Meat quality factors that matter to consumers
- Color: Consumers rely heavily on color as an indicator of freshness. It has been estimated that price discounts due to product discoloration result in a $1-billion loss of revenue in the United States (Smith et al., 2000; Suman and Joseph, 2013).
- Water-holding capacity: The ability of meat to retain moisture throughout storage and cooking — referred to as its water-holding capacity — dictates juiciness. Fresh meat is approximately 75% water, with the majority embedded in the muscle matrix known as the myofibrillar lattice. This lattice is made up of smaller components called thick and thin filaments, whose properties influence the meat’s water-holding capacity. Chemical, physical or enzymatic processes that cause the myofibril lattice to expand can improve the meat’s water-holding capacity.
- Tenderness: Tenderness is another important and complex quality attribute that influences consumer acceptance. Various structural and metabolic factors — such as the amount of connective tissue, the final pH, post-mortem muscle contractions and the activity of proteolytic enzymes during the conversion of muscle to meat — dictate tenderness.
- Palatability: Palatability is a key factor in the consumer acceptance of meat. Oxidative damage to lipids and proteins during storage not only decreases juiciness and tenderness but also produces rancid off-flavors. Oxidation occurs when unsaturated phospholipids, heme pigments, free metal catalysts and other oxidizing agents are present in the muscle tissue.
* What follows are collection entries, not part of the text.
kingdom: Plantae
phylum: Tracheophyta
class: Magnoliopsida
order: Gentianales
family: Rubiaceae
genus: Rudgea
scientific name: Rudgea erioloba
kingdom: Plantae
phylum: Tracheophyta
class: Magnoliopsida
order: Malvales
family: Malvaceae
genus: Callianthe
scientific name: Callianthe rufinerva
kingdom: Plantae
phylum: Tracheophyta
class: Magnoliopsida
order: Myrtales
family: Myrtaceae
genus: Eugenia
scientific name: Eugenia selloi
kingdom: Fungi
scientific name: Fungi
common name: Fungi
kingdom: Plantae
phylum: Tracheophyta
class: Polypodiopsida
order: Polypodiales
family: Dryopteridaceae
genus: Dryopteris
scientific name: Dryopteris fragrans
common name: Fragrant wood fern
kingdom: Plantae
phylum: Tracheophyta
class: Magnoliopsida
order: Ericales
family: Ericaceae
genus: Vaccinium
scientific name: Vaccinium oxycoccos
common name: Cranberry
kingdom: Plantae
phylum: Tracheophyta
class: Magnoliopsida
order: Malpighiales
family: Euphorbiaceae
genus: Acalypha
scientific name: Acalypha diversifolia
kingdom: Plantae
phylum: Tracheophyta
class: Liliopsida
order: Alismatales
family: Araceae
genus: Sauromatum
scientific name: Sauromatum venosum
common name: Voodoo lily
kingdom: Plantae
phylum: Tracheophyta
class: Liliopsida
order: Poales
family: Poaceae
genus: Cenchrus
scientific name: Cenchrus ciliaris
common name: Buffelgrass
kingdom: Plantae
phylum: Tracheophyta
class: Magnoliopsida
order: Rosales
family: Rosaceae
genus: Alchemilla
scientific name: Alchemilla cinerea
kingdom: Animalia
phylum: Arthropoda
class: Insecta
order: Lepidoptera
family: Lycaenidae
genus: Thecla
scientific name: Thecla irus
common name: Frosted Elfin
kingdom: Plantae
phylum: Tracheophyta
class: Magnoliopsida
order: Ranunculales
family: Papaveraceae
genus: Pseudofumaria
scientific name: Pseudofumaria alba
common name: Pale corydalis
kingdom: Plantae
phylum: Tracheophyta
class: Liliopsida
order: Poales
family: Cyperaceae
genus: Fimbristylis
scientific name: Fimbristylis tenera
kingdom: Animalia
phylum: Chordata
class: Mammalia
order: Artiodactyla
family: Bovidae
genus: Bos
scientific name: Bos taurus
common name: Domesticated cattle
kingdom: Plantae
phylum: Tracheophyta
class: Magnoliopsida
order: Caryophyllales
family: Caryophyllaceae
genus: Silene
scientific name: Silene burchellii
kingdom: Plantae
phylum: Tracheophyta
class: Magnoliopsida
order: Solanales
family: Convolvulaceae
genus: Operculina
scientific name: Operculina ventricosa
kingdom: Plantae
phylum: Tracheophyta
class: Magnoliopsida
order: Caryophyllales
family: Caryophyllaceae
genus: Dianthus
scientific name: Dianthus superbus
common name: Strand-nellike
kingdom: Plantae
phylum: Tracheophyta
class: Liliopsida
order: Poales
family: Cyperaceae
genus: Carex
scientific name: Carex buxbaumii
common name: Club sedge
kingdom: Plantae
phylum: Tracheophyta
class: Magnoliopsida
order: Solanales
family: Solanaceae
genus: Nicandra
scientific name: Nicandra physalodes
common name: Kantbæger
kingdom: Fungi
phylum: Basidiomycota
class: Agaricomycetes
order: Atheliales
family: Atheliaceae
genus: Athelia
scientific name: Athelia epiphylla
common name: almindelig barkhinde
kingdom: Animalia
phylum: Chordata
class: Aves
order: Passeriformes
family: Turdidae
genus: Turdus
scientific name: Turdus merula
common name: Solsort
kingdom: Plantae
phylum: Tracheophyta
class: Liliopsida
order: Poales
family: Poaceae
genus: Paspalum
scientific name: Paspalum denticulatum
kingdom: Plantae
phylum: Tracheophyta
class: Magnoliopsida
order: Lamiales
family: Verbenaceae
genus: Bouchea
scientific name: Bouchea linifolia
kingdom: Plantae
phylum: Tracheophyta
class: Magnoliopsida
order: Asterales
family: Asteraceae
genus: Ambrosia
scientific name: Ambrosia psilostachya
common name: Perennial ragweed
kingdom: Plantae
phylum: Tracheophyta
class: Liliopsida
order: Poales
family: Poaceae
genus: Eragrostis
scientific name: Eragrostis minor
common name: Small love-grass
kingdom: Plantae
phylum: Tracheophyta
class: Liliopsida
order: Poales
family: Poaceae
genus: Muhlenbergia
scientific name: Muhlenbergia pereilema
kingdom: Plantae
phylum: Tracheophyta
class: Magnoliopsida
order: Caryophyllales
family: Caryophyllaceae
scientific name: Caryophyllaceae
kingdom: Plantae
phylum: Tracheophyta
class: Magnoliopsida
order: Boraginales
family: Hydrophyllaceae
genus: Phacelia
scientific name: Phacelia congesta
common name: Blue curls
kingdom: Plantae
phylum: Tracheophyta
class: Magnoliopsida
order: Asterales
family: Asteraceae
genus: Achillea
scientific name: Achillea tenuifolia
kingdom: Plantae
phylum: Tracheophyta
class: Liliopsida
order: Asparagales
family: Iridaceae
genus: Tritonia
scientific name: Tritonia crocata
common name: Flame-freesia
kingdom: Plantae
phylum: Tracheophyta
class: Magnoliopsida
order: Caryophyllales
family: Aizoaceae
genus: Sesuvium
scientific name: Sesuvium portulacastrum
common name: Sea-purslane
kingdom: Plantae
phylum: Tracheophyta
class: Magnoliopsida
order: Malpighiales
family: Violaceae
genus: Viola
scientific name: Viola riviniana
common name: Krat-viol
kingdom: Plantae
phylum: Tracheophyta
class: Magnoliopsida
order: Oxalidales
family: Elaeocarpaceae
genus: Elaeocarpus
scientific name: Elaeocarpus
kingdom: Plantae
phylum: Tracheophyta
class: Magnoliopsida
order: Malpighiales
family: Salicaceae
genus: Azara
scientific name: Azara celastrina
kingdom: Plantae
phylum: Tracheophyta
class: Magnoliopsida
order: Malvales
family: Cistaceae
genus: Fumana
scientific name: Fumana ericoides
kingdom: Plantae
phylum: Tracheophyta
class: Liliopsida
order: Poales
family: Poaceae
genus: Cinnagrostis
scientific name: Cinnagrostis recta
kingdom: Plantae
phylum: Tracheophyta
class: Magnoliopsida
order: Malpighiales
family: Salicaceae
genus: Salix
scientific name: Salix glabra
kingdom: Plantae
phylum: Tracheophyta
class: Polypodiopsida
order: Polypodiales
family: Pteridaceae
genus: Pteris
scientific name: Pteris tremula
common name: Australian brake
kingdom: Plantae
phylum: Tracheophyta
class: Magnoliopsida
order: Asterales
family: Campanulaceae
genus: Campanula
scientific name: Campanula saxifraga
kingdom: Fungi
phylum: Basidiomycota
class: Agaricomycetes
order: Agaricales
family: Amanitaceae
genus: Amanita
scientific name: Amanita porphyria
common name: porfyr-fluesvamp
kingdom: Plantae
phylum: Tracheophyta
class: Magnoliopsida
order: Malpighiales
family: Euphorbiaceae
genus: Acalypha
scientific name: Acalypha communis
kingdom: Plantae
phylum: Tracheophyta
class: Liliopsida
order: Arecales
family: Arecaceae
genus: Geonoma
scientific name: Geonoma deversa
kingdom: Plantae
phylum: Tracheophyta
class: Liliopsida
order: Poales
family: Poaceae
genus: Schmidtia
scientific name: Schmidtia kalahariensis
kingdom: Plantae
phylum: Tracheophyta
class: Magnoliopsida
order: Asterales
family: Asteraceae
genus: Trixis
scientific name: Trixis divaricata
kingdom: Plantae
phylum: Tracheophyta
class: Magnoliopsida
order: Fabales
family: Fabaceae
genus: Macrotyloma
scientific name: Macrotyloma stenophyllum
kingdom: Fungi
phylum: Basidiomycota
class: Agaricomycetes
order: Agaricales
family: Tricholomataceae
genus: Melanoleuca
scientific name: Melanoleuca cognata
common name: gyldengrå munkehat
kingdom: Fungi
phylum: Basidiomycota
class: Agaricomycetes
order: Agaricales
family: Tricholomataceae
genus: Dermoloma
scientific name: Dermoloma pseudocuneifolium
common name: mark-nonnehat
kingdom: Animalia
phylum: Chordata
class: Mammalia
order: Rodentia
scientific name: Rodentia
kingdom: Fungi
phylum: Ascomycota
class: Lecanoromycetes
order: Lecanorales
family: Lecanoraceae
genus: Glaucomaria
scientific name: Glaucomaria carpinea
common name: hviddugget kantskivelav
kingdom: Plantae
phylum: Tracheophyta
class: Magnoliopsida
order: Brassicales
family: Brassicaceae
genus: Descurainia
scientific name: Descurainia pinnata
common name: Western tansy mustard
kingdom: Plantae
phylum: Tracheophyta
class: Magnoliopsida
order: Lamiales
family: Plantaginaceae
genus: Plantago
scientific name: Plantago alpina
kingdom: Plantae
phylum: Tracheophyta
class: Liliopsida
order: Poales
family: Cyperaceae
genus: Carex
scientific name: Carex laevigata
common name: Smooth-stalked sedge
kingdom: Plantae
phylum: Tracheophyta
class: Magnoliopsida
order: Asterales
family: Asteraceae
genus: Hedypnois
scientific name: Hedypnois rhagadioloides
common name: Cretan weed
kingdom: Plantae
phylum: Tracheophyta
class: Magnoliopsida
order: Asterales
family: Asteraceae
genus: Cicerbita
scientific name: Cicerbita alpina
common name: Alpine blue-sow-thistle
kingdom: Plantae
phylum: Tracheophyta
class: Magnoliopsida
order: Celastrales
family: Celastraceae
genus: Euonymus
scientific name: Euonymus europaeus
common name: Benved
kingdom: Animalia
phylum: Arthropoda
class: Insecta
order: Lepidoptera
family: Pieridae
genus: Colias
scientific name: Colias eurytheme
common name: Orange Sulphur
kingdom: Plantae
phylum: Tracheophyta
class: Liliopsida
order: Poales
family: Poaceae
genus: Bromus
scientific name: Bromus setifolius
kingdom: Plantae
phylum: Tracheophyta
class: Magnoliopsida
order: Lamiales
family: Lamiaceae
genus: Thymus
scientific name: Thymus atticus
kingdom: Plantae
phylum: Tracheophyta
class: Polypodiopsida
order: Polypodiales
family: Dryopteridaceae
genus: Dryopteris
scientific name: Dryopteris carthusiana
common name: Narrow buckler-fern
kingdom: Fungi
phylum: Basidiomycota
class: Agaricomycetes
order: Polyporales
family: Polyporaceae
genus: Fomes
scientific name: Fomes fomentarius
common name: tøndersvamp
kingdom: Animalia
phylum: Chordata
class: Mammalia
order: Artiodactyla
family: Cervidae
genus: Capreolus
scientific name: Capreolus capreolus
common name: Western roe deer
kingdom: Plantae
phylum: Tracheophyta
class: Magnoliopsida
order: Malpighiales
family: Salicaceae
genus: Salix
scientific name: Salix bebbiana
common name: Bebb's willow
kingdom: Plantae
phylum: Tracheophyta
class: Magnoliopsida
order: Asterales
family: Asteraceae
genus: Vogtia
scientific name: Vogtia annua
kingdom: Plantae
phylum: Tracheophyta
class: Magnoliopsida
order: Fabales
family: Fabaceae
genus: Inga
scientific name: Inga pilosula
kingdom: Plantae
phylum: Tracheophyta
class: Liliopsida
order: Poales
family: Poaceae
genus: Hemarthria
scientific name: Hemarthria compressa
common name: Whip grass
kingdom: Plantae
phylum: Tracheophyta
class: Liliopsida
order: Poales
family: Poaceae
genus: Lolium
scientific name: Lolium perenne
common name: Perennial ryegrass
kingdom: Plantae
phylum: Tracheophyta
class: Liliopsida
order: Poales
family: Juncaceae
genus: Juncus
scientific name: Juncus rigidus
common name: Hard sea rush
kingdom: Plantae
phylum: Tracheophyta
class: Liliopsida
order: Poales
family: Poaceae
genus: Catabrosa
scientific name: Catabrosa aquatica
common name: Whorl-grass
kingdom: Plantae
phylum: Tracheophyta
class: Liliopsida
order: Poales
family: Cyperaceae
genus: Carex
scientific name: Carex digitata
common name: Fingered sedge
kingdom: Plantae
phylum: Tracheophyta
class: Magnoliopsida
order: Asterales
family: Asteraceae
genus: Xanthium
Incorporating dietary antioxidants and other functional feed ingredients can minimize free radical formation, slow lipid and protein oxidation, and improve the palatability of fresh meat.
Nutrition’s role in poultry meat quality
Oxidation is a leading cause of consumer dissatisfaction with meat products. Reducing oxidation is one area in which nutrition could make a significant impact on meat quality — especially by increasing the level of endogenous antioxidants in the meat.
The form and amount of minerals used can impact the oxidative stability of meat. Several microminerals are cofactors of antioxidant function (e.g., selenium for glutathione peroxidase and zinc and manganese for super oxide dismutase), comprising an important enzymatic defense system against cellular oxidation. However, the delivery and absorptive properties of microminerals can be either beneficial or detrimental to meat quality if the minerals are not fully absorbed. Especially at higher dosages, inorganic minerals can accelerate oxidative processes due to the dissociation of the mineral metal from the ligand. The higher bioavailability and lower reactivity of proteinate trace minerals allow them to function strongly and more effectively in these roles.
At supra-nutritional levels, vitamin E (α-tocopherol), a fat-soluble antioxidant, scavenges free radicals, leading to lower lipid oxidation and the formation of metmyoglobin (i.e., brown coloring). The amount of vitamin E required and the length of feeding will vary depending on the use of other feedstuffs.
Nutrition, combined with good management and genetics, plays a key role in meat quality. In order to maximize the flavor, tenderness, juiciness, color and consistency of meat products, it is crucial to provide animals with diets that reduce their oxidative potential, increase their water-holding capacity and maximize their antioxidant activity.